Rheumatoid arthritis is a systemic
autoimmune disease mediated by T cells. Productive engagement of
T cell receptors by major histocompatibility complex-
peptide leads to proliferation, differentiation and the definition of effector functions. Altered
peptide ligands (APL) generated by amino acid substitutions in the antigenic
peptide have diverse effects on T cell response. We predicted a novel
T cell epitope from human
heat-shock protein 60, an
autoantigen involved in the pathogenesis of
rheumatoid arthritis. Three APLs were designed from this
epitope and it was demonstrated that these
peptides induce the activation of T cells through their ability to modify cell cycle phase's distribution of CD4+T cells from RA patients. Also,
IL-17, TNF-α and
IL-10 levels were determined in PBMC from these patients. Unlike the wild-type
peptide and the other two APLs, APL2 increased the
IL-10 level and suppressed
IL-17 secretion in these assays.
Therapeutic effect of this APL in
adjuvant arthritis (AA) and
collagen-induced arthritis (CIA) models was also evaluated. Clinical score, histopathology, inflammatory and regulatory
cytokine concentration were monitored in the animals. APL2 efficiently inhibited the progression of AA and CIA with a significant reduction of the clinical and histopathologic score.

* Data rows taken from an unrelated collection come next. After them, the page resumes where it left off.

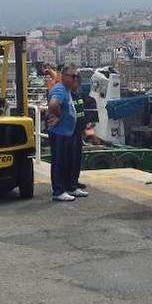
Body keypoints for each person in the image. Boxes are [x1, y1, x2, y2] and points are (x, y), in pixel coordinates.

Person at [46, 64, 87, 201]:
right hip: (59, 132)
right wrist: (58, 115)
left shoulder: (67, 89)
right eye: (73, 76)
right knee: (59, 161)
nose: (76, 78)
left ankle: (70, 187)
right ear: (63, 77)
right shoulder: (59, 89)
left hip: (67, 132)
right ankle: (58, 191)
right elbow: (53, 104)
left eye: (77, 76)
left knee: (68, 160)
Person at [70, 75, 88, 194]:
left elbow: (81, 113)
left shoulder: (78, 95)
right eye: (76, 82)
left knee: (77, 159)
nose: (78, 84)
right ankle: (71, 184)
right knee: (71, 159)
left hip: (78, 131)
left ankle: (75, 181)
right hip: (71, 132)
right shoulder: (68, 96)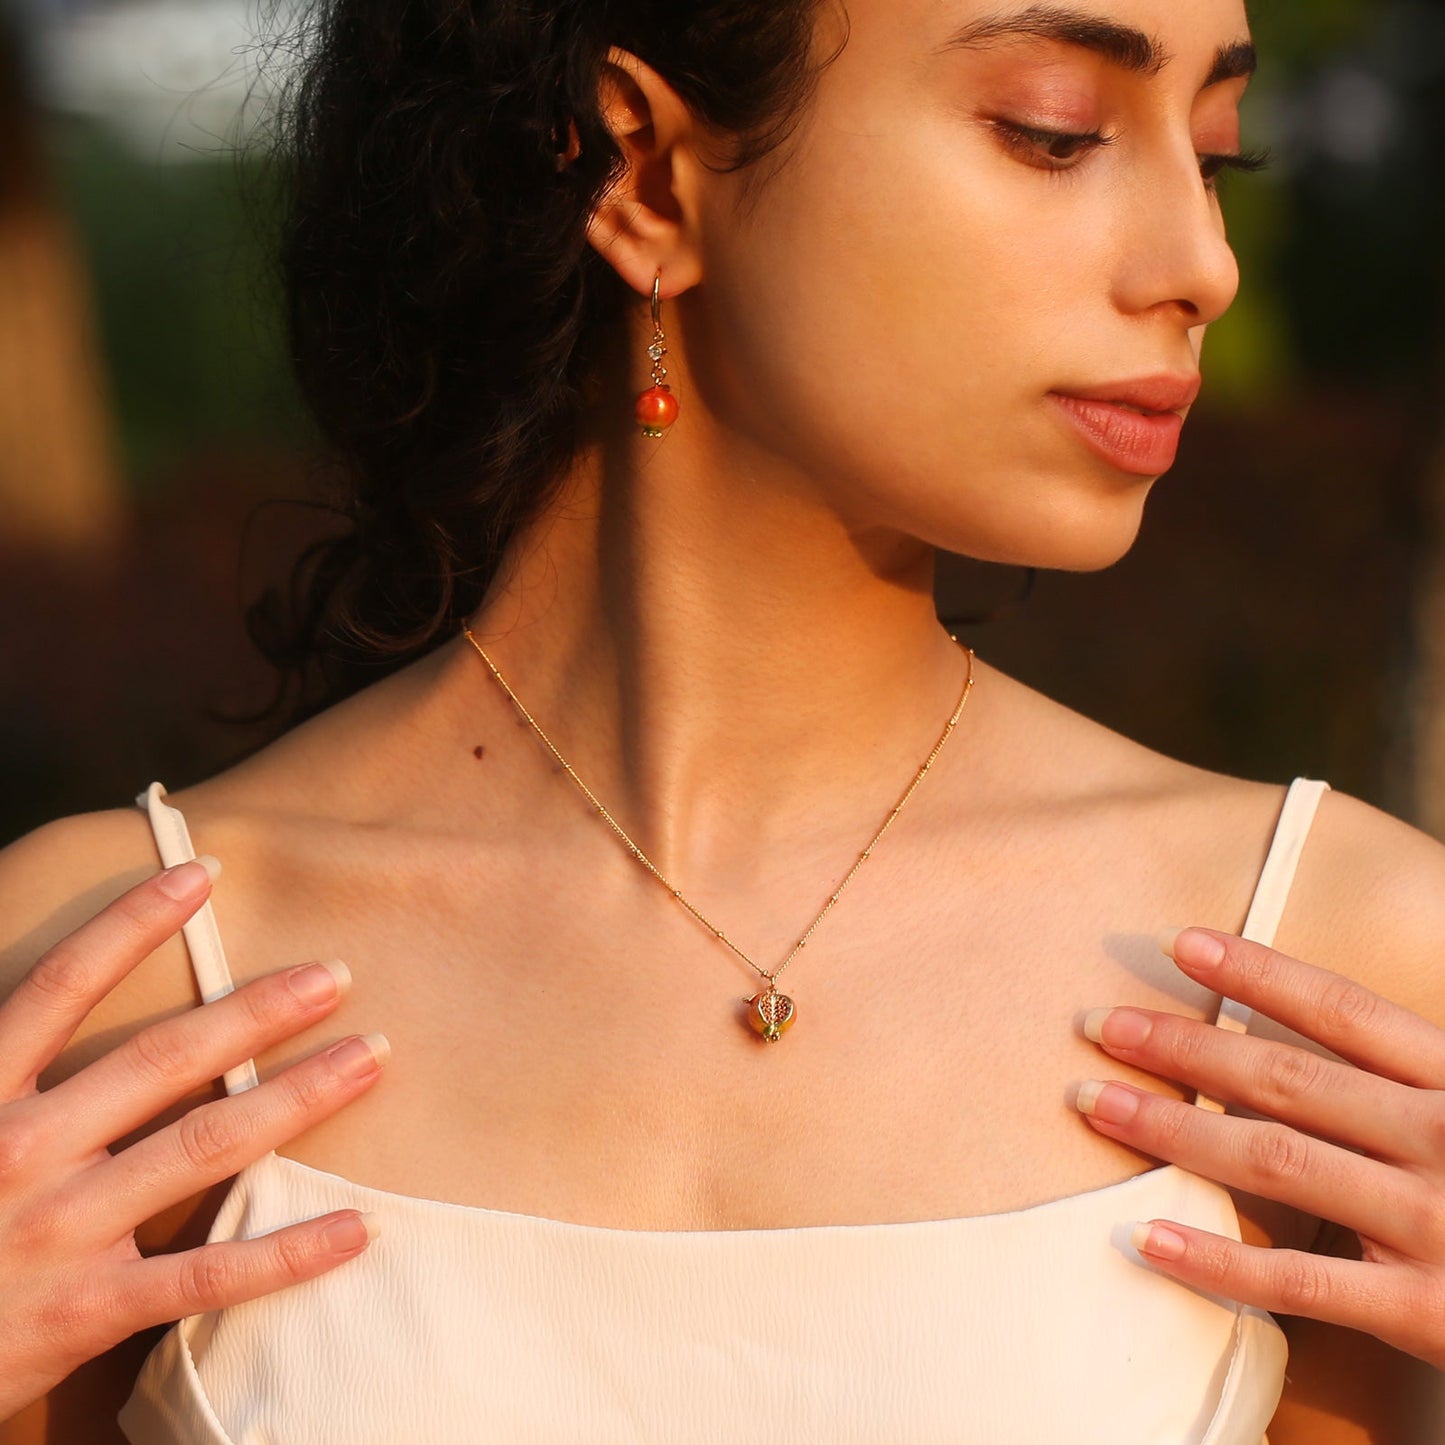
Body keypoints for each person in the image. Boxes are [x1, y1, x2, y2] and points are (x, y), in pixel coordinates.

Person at [3, 0, 1445, 1439]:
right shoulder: (101, 984)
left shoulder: (1339, 982)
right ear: (642, 176)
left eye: (1213, 154)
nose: (1203, 263)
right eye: (1053, 133)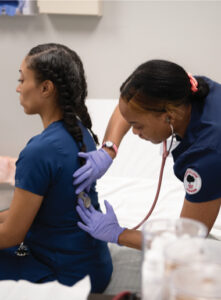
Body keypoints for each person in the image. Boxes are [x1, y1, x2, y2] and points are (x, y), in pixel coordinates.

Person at [0, 43, 113, 292]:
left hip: (66, 276)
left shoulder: (39, 151)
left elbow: (11, 235)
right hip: (96, 267)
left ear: (46, 88)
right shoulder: (80, 132)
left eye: (22, 79)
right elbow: (21, 213)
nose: (18, 88)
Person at [74, 59, 221, 250]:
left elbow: (186, 243)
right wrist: (109, 149)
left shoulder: (206, 156)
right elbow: (127, 107)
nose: (134, 132)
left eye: (138, 125)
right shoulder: (187, 91)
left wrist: (119, 234)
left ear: (168, 116)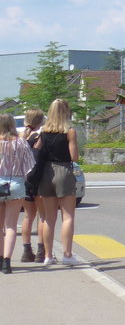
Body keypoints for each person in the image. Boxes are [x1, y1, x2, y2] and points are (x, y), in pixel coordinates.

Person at [32, 98, 81, 266]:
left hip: (46, 172)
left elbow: (36, 152)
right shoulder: (70, 132)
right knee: (67, 216)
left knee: (47, 217)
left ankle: (48, 256)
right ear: (66, 112)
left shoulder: (43, 132)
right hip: (64, 171)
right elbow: (74, 157)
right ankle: (67, 255)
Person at [1, 113, 37, 274]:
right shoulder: (21, 142)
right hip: (15, 183)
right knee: (11, 226)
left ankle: (0, 258)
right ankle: (7, 262)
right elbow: (30, 166)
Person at [20, 107, 45, 263]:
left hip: (24, 180)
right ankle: (41, 251)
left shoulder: (21, 138)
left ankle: (26, 250)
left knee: (28, 216)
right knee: (42, 217)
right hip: (39, 179)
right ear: (40, 121)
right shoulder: (40, 137)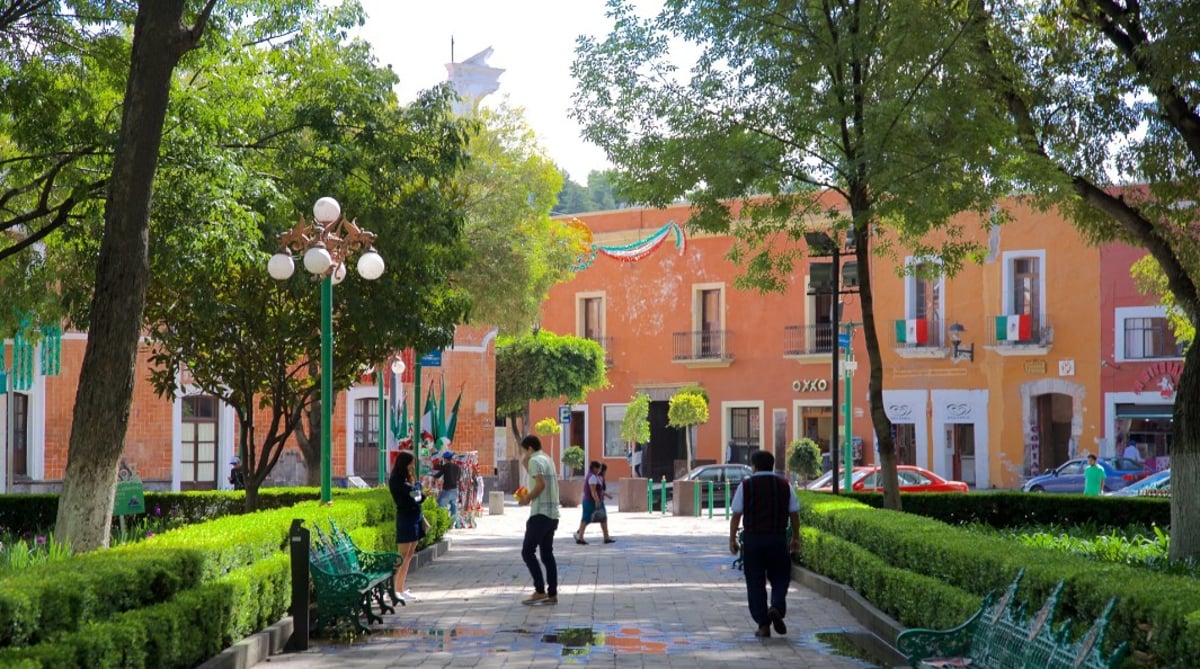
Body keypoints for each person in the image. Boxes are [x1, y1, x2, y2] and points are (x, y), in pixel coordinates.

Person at [729, 449, 801, 638]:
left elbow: (736, 514)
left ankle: (763, 625)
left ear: (754, 467)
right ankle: (776, 606)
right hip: (777, 539)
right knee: (781, 576)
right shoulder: (784, 485)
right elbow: (794, 513)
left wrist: (732, 539)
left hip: (753, 540)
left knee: (755, 582)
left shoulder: (746, 486)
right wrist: (795, 537)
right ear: (772, 465)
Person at [518, 434, 560, 605]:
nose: (524, 455)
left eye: (524, 451)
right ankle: (552, 594)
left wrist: (527, 498)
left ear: (529, 448)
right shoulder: (547, 459)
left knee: (527, 551)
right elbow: (535, 476)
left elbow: (540, 484)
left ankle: (540, 590)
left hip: (540, 513)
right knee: (547, 554)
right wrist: (524, 461)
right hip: (552, 514)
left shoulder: (535, 460)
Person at [387, 450, 424, 601]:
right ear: (404, 464)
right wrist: (418, 491)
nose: (412, 467)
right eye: (410, 464)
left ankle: (400, 588)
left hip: (414, 517)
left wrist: (418, 491)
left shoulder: (406, 479)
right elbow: (416, 496)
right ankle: (393, 589)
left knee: (409, 555)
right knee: (401, 555)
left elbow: (418, 496)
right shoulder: (397, 480)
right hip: (405, 518)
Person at [573, 461, 612, 545]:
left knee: (602, 519)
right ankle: (580, 537)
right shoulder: (592, 477)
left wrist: (606, 495)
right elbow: (593, 491)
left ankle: (606, 537)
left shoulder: (593, 476)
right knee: (586, 519)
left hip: (591, 501)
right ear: (594, 468)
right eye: (598, 468)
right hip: (591, 502)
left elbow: (598, 490)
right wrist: (597, 501)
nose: (599, 470)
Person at [432, 448, 462, 527]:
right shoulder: (457, 467)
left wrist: (432, 477)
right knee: (454, 508)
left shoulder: (445, 466)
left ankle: (440, 524)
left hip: (447, 490)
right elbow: (458, 478)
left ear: (445, 459)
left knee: (440, 506)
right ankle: (456, 524)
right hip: (455, 490)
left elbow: (438, 475)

Therapeutic effect of APL2 on CIA was similar to that obtained with MTX; the standard treatment for RA. This effect was associated with a decrease of TNF-α and
IL-17 levels. These results suggest that the
therapeutic effect of APL2 is mediated in part by down-regulation of inflammatory
cytokines and support the potential use of APL2 as a therapeutic drug in RA patients.